Tell me how many lines in the entries below contain the word "comentarios"; reply with the number and nothing else.

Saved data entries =
┄┄┄┄┄┄
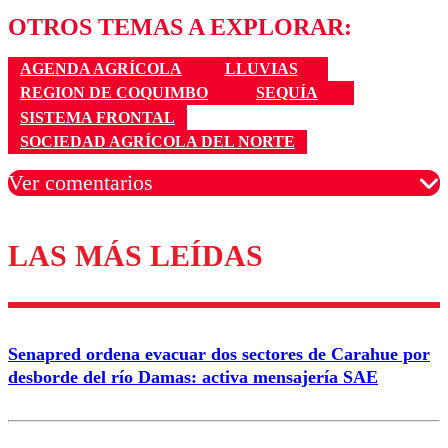
OTROS TEMAS A EXPLORAR:
AGENDA AGRÍCOLA
LLUVIAS
REGION DE COQUIMBO
SEQUÍA
SISTEMA FRONTAL
SOCIEDAD AGRÍCOLA DEL NORTE
Ver comentarios
LAS MÁS LEÍDAS
Los comentarios son moderados para garantizar un
diálogo respetuoso.
Nombre
Senapred ordena evacuar dos sectores de Carahue por
Correo
desborde del río Damas: activa mensajería SAE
┄┄┄┄┄┄
Response area = 2